Виль, конечно, нуждается во мне: врачи, кое-что в быту, но в целом принял эту новую жизнь, а я обрела покой, пока еще, правда, не тот, что просил Левий Матфей для Мастера…[505]
Юрочка, я надеюсь, что ты получишь это письмо до поездки в Англию в июле. Пиши мне, пожалуйста. Без писем твоих трудно, а теперь они из-за денег проклятых будут редки. Как твое здоровье? Что камни, как ты с ними живешь? Не дай Господи, операция.
Обнимаю тебя и нежно целую.
Твоя Фрина
28 июня 1992 года
28/VI-92
Дорогой мой Юрочка!
Твое последнее письмо из Ленинграда пришло 5 мая, т. е. писем от тебя нет уже месяц и 20 дней. По негодной своей привычке никак не могу думать, что дело в дороговизне почтовых расходов; а думается все только о болезнях да бедах. Запрещаю себе, а все равно думаю – днем и ночью. Одно утешение, может быть, ты собираешься в Англию и тебе не до писем?

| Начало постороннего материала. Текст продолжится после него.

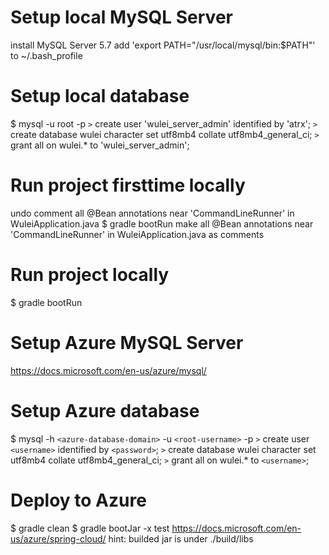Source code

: # Setup local MySQL Server
install MySQL Server 5.7
add 'export PATH="/usr/local/mysql/bin:$PATH"' to ~/.bash_profile
# Setup local database
$ mysql -u root -p
`>` create user 'wulei_server_admin' identified by 'atrx';
`>` create database wulei character set utf8mb4 collate utf8mb4_general_ci;
`>` grant all on wulei.* to 'wulei_server_admin';
# Run project firsttime locally
undo comment all @Bean annotations near 'CommandLineRunner' in WuleiApplication.java
$ gradle bootRun
make all @Bean annotations near 'CommandLineRunner' in WuleiApplication.java as comments
# Run project locally
$ gradle bootRun
# Setup Azure MySQL Server
https://docs.microsoft.com/en-us/azure/mysql/
# Setup Azure database
$ mysql -h `<azure-database-domain>` -u `<root-username>` -p
`>` create user `<username>` identified by `<password>`;
`>` create database wulei character set utf8mb4 collate utf8mb4_general_ci;
`>` grant all on wulei.* to `<username>`;
# Deploy to Azure
$ gradle clean
$ gradle bootJar -x test
https://docs.microsoft.com/en-us/azure/spring-cloud/
hint: builded jar is under ./build/libs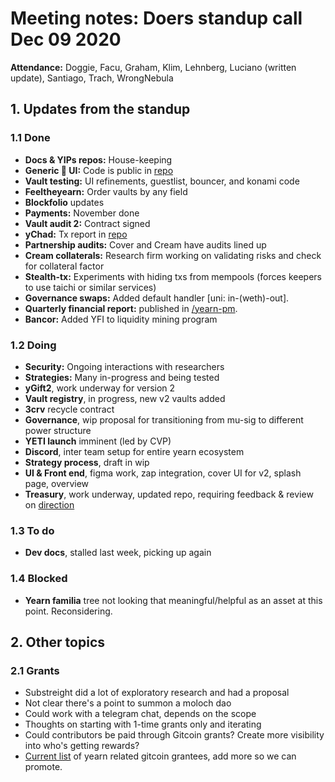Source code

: # Meeting notes: Doers standup call Dec 09 2020

**Attendance:** Doggie, Facu, Graham, Klim, Lehnberg, Luciano (written update), Santiago, Trach, WrongNebula

## 1. Updates from the standup

### 1.1 Done

- **Docs & YIPs repos:** House-keeping
- **Generic 🦧 UI:** Code is public in [repo](https://github.com/fameal/simple-dapp)
- **Vault testing:** UI refinements, guestlist, bouncer, and konami code
- **Feeltheyearn:** Order vaults by any field
- **Blockfolio** updates
- **Payments:** November done
- **Vault audit 2:** Contract signed
- **yChad:** Tx report in [repo](https://github.com/iearn-finance/ychad-audit)
- **Partnership audits:** Cover and Cream have audits lined up
- **Cream collaterals:** Research firm working on validating risks and check for collateral factor
- **Stealth-tx:** Experiments with hiding txs from mempools (forces keepers to use taichi or similar services)
- **Governance swaps:** Added default handler [uni: in-(weth)-out].
- **Quarterly financial report:** published in [/yearn-pm](https://github.com/iearn-finance/yearn-pm).
- **Bancor:** Added YFI to liquidity mining program

### 1.2 Doing

- **Security:** Ongoing interactions with researchers
- **Strategies:** Many in-progress and being tested
- **yGift2**, work underway for version 2
- **Vault registry**, in progress, new v2 vaults added
- **3crv** recycle contract
- **Governance**, wip proposal for transitioning from mu-sig to different power structure
- **YETI launch** imminent (led by CVP)
- **Discord**, inter team setup for entire yearn ecosystem
- **Strategy process**, draft in wip
- **UI & Front end**, figma work, zap integration, cover UI for v2, splash page, overview
- **Treasury**, work underway, updated repo, requiring feedback & review on [direction](https://github.com/iearn-finance/yearn-treasury/pull/2)

### 1.3 To do

- **Dev docs**, stalled last week, picking up again

### 1.4 Blocked

- **Yearn familia** tree not looking that meaningful/helpful as an asset at this point. Reconsidering.

## 2. Other topics

### 2.1 Grants

- Substreight did a lot of exploratory research and had a proposal
- Not clear there's a point to summon a moloch dao
- Could work with a telegram chat, depends on the scope
- Thoughts on starting with 1-time grants only and iterating
- Could contributors be paid through Gitcoin grants? Create more visibility into who's getting rewards?
- [Current list](https://docs.google.com/spreadsheets/d/1pibKjMz_9ClDa6pjkykJoaH88rXIdgTWX2TXDbka6Sw/edit#gid=0) of yearn related gitcoin grantees, add more so we can promote.
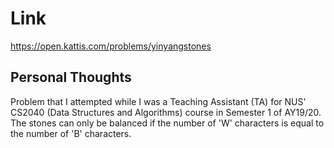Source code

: # Link

https://open.kattis.com/problems/yinyangstones

## Personal Thoughts

Problem that I attempted while I was a Teaching Assistant (TA) for NUS' CS2040 (Data Structures and Algorithms) course in Semester 1 of AY19/20. The stones can only be balanced if the number of 'W' characters is equal to the number of 'B' characters.

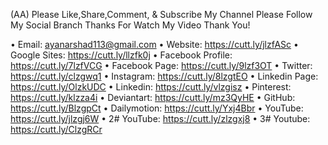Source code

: (AA)
Please Like,Share,Comment, & Subscribe My Channel
Please Follow My Social Branch
Thanks For Watch My Video
Thank You!

•	Email: ayanarshad113@gmail.com
•	Website:  https://cutt.ly/jlzfASc
•	Google Sites:  https://cutt.ly/llzfk0j
•	Facebook Profile:  https://cutt.ly/7lzfVCG
•	Facebook Page:  https://cutt.ly/9lzf3OT
•	Twitter:  https://cutt.ly/clzgwq1
•	Instagram:  https://cutt.ly/8lzgtEO
•	Linkedin Page: https://cutt.ly/OlzkUDC
•	Linkedin:  https://cutt.ly/vlzgisz
•	Pinterest: https://cutt.ly/klzza4i
•	Deviantart: https://cutt.ly/mz3QyHE
•	GitHub:  https://cutt.ly/BlzgpCt
•	Dailymotion: https://cutt.ly/Yxj4Bbr
•	YouTube:  https://cutt.ly/jlzgj6W
•	2# YouTube:  https://cutt.ly/zlzgxj8
•	3# Youtube: https://cutt.ly/ClzgRCr

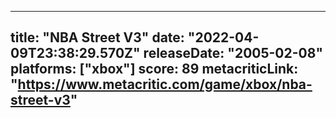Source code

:
---
title: "NBA Street V3"
date: "2022-04-09T23:38:29.570Z"
releaseDate: "2005-02-08"
platforms: ["xbox"]
score: 89
metacriticLink: "https://www.metacritic.com/game/xbox/nba-street-v3"
---
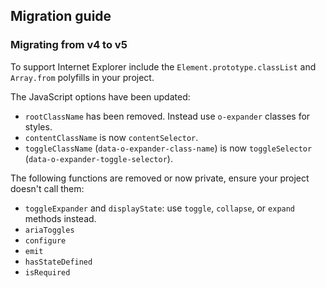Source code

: ## Migration guide

### Migrating from v4 to v5

To support Internet Explorer include the `Element.prototype.classList` and `Array.from` polyfills in your project.

The JavaScript options have been updated:

- `rootClassName` has been removed. Instead use `o-expander` classes for styles.
- `contentClassName` is now `contentSelector`.
- `toggleClassName` (`data-o-expander-class-name`) is now `toggleSelector` (`data-o-expander-toggle-selector`).

The following functions are removed or now private, ensure your project doesn't call them:
- `toggleExpander` and `displayState`: use `toggle`, `collapse`, or `expand` methods instead.
- `ariaToggles`
- `configure`
- `emit`
- `hasStateDefined`
- `isRequired`
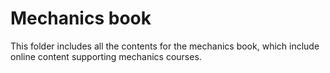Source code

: # Mechanics book

This folder includes all the contents for the mechanics book, which include online content supporting mechanics courses.
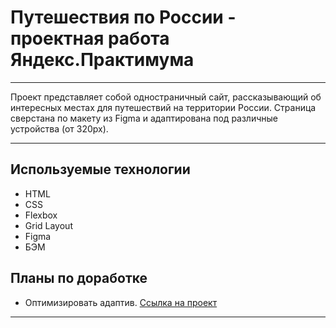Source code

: # Путешествия по России - проектная работа Яндекс.Практимума

---

Проект представляет собой одностраничный сайт, рассказывающий об интересных местах для путешествий на территории России. Страница сверстана по макету из Figma и адаптирована под различные устройства (от 320px).

---

## Используемые технологии
* HTML
* CSS
* Flexbox
* Grid Layout
* Figma
* БЭМ

## Планы по доработке
* Оптимизировать адаптив.
[Ссылка на проект](hhttps://nopracticum.github.io/russian-travel/)
---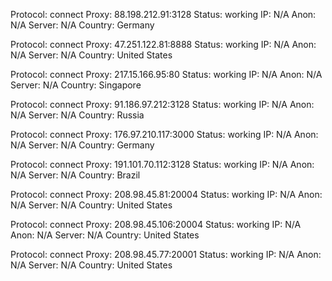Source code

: Protocol: connect
Proxy: 88.198.212.91:3128
Status: working
IP: N/A
Anon: N/A
Server: N/A
Country: Germany

Protocol: connect
Proxy: 47.251.122.81:8888
Status: working
IP: N/A
Anon: N/A
Server: N/A
Country: United States

Protocol: connect
Proxy: 217.15.166.95:80
Status: working
IP: N/A
Anon: N/A
Server: N/A
Country: Singapore

Protocol: connect
Proxy: 91.186.97.212:3128
Status: working
IP: N/A
Anon: N/A
Server: N/A
Country: Russia

Protocol: connect
Proxy: 176.97.210.117:3000
Status: working
IP: N/A
Anon: N/A
Server: N/A
Country: Germany

Protocol: connect
Proxy: 191.101.70.112:3128
Status: working
IP: N/A
Anon: N/A
Server: N/A
Country: Brazil

Protocol: connect
Proxy: 208.98.45.81:20004
Status: working
IP: N/A
Anon: N/A
Server: N/A
Country: United States

Protocol: connect
Proxy: 208.98.45.106:20004
Status: working
IP: N/A
Anon: N/A
Server: N/A
Country: United States

Protocol: connect
Proxy: 208.98.45.77:20001
Status: working
IP: N/A
Anon: N/A
Server: N/A
Country: United States

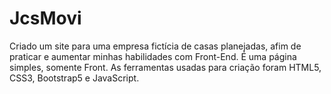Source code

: # JcsMovi

<p> Criado um site para uma empresa fictícia de casas planejadas, afim de praticar e aumentar minhas habilidades com Front-End. É uma página simples, somente Front. As ferramentas usadas para criação foram HTML5, CSS3, Bootstrap5 e JavaScript.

Сама я, должна тебе признаться, пишу сейчас с большим трудом; расстояние и время делают свое дело. Событий, правда, нет интересных, вообще нет и житейских новостей. Так о чем же писать? Вот если бы поговорить… Стопором для моих писем стало то, что разница между жизнью здесь и у Вас, где буквально надо биться за кусок хлеба, так велика, что совестно писать тебе о том, что меня занимает, тем более о том, что терзает. Да, здесь еды полно, здесь никто не голодает. Но если бы каждую минуту можно было думать о тех, кому во сто раз хуже, чем мне… Думаю, думаю, но это мало помогает.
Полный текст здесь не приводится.